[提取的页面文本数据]
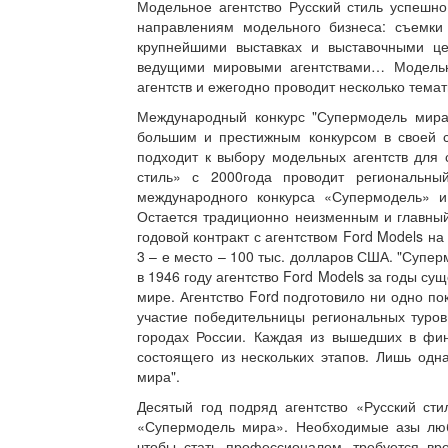
Модельное агентство Русский стиль успешно
направлениям модельного бизнеса: съемки 
крупнейшими выставках и выставочными це
ведущими мировыми агентствами… Модельно
агентств и ежегодно проводит несколько темат
Международный конкурс "Супермодель мира"
большим и престижным конкурсом в своей с
подходит к выбору модельных агентств для 
стиль» с 2000года проводит региональный
международного конкурса «Супермодель» и
Остается традиционно неизменным и главный
годовой контракт с агентством Ford Models н
3 – е место – 100 тыс. долларов США. "Супе
в 1946 году агентство Ford Models за годы с
мире. Агентство Ford подготовило ни одно п
участие победительницы региональных туров
городах России. Каждая из вышедших в фина
состоящего из нескольких этапов. Лишь одн
мира".
Десятый год подряд агентство «Русский ст
«Супермодель мира». Необходимые азы люб
чтобы стать профессионалом, требуется вре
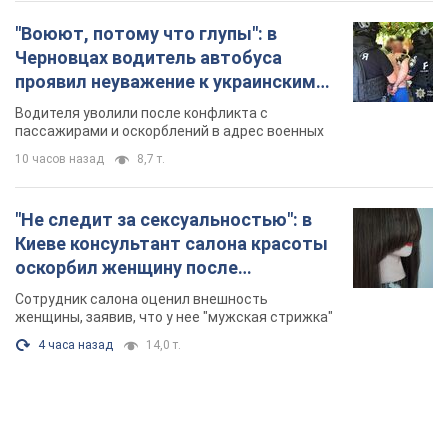
оскорбил женщину после
химиотерапии, разгорелся скандал.
Сотрудник салона оценил внешность
Фото
женщины, заявив, что у нее "мужская стрижка"
4 часа назад
14,0 т.
TOP NEWS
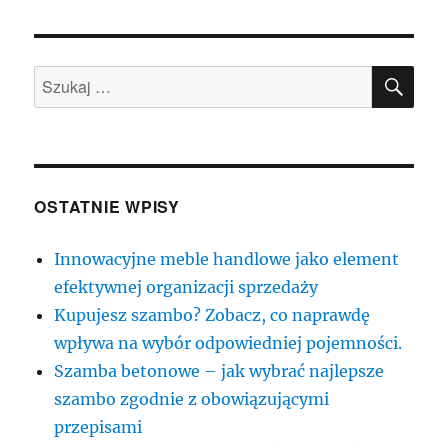
SZU
Szukaj:
OSTATNIE WPISY
Innowacyjne meble handlowe jako element
efektywnej organizacji sprzedaży
Kupujesz szambo? Zobacz, co naprawdę
wpływa na wybór odpowiedniej pojemności.
Szamba betonowe – jak wybrać najlepsze
szambo zgodnie z obowiązującymi
przepisami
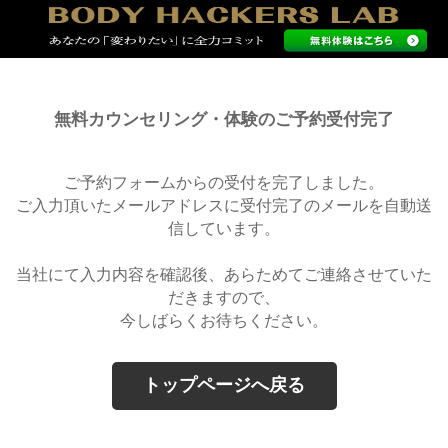
無料カウンセリング・体験のご予約受付完了
ご予約フォームからの受付を完了しました。
ご入力頂いたメールアドレスに受付完了のメールを自動送
信しています。
当社にて入力内容を確認後、あらためてご連絡させていた
だきますので、
今しばらくお待ちください。
トップページへ戻る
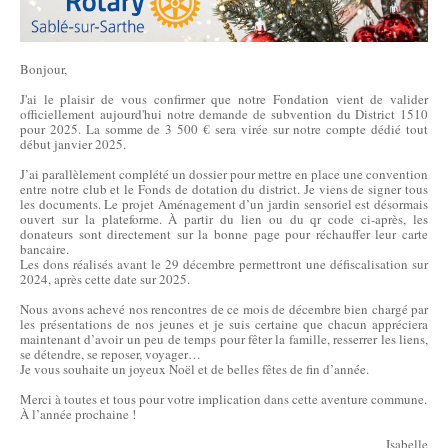
Bonjour,
J'ai le plaisir de vous confirmer que notre Fondation vient de valider
officiellement aujourd'hui notre demande de subvention du District 1510
pour 2025. La somme de 3 500 € sera virée sur notre compte dédié tout
début janvier 2025.
J’ai parallèlement complété un dossier pour mettre en place une convention
entre notre club et le Fonds de dotation du district. Je viens de signer tous
les documents. Le projet Aménagement d’un jardin sensoriel est désormais
ouvert sur la plateforme. À partir du lien ou du qr code ci-après, les
donateurs sont directement sur la bonne page pour réchauffer leur carte
bancaire.
Les dons réalisés avant le 29 décembre permettront une défiscalisation sur
2024, après cette date sur 2025.
Nous avons achevé nos rencontres de ce mois de décembre bien chargé par
les présentations de nos jeunes et je suis certaine que chacun appréciera
maintenant d’avoir un peu de temps pour fêter la famille, resserrer les liens,
se détendre, se reposer, voyager…
Je vous souhaite un joyeux Noël et de belles fêtes de fin d’année.
Merci à toutes et tous pour votre implication dans cette aventure commune.
À l’année prochaine !
Isabelle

### 任务要求
把上面的页面文本数据逐行原样重抄一遍，各行都要包括在内，但不要写出其中表示图片的那几行。

### 解答
Модельное агентство Русский стиль успешно
направлениям модельного бизнеса: съемки 
крупнейшими выставках и выставочными це
ведущими мировыми агентствами… Модельно
агентств и ежегодно проводит несколько темат
Международный конкурс "Супермодель мира"
большим и престижным конкурсом в своей с
подходит к выбору модельных агентств для 
стиль» с 2000года проводит региональный
международного конкурса «Супермодель» и
Остается традиционно неизменным и главный
годовой контракт с агентством Ford Models н
3 – е место – 100 тыс. долларов США. "Супе
в 1946 году агентство Ford Models за годы с
мире. Агентство Ford подготовило ни одно п
участие победительницы региональных туров
городах России. Каждая из вышедших в фина
состоящего из нескольких этапов. Лишь одн
мира".
Десятый год подряд агентство «Русский ст
«Супермодель мира». Необходимые азы люб
чтобы стать профессионалом, требуется вре
оскорбил женщину после
химиотерапии, разгорелся скандал.
Сотрудник салона оценил внешность
Фото
женщины, заявив, что у нее "мужская стрижка"
4 часа назад
14,0 т.
TOP NEWS
SZU
Szukaj:
OSTATNIE WPISY
Innowacyjne meble handlowe jako element
efektywnej organizacji sprzedaży
Kupujesz szambo? Zobacz, co naprawdę
wpływa na wybór odpowiedniej pojemności.
Szamba betonowe – jak wybrać najlepsze
szambo zgodnie z obowiązującymi
przepisami
無料カウンセリング・体験のご予約受付完了
ご予約フォームからの受付を完了しました。
ご入力頂いたメールアドレスに受付完了のメールを自動送
信しています。
当社にて入力内容を確認後、あらためてご連絡させていた
だきますので、
今しばらくお待ちください。
トップページへ戻る
Bonjour,
J'ai le plaisir de vous confirmer que notre Fondation vient de valider
officiellement aujourd'hui notre demande de subvention du District 1510
pour 2025. La somme de 3 500 € sera virée sur notre compte dédié tout
début janvier 2025.
J’ai parallèlement complété un dossier pour mettre en place une convention
entre notre club et le Fonds de dotation du district. Je viens de signer tous
les documents. Le projet Aménagement d’un jardin sensoriel est désormais
ouvert sur la plateforme. À partir du lien ou du qr code ci-après, les
donateurs sont directement sur la bonne page pour réchauffer leur carte
bancaire.
Les dons réalisés avant le 29 décembre permettront une défiscalisation sur
2024, après cette date sur 2025.
Nous avons achevé nos rencontres de ce mois de décembre bien chargé par
les présentations de nos jeunes et je suis certaine que chacun appréciera
maintenant d’avoir un peu de temps pour fêter la famille, resserrer les liens,
se détendre, se reposer, voyager…
Je vous souhaite un joyeux Noël et de belles fêtes de fin d’année.
Merci à toutes et tous pour votre implication dans cette aventure commune.
À l’année prochaine !
Isabelle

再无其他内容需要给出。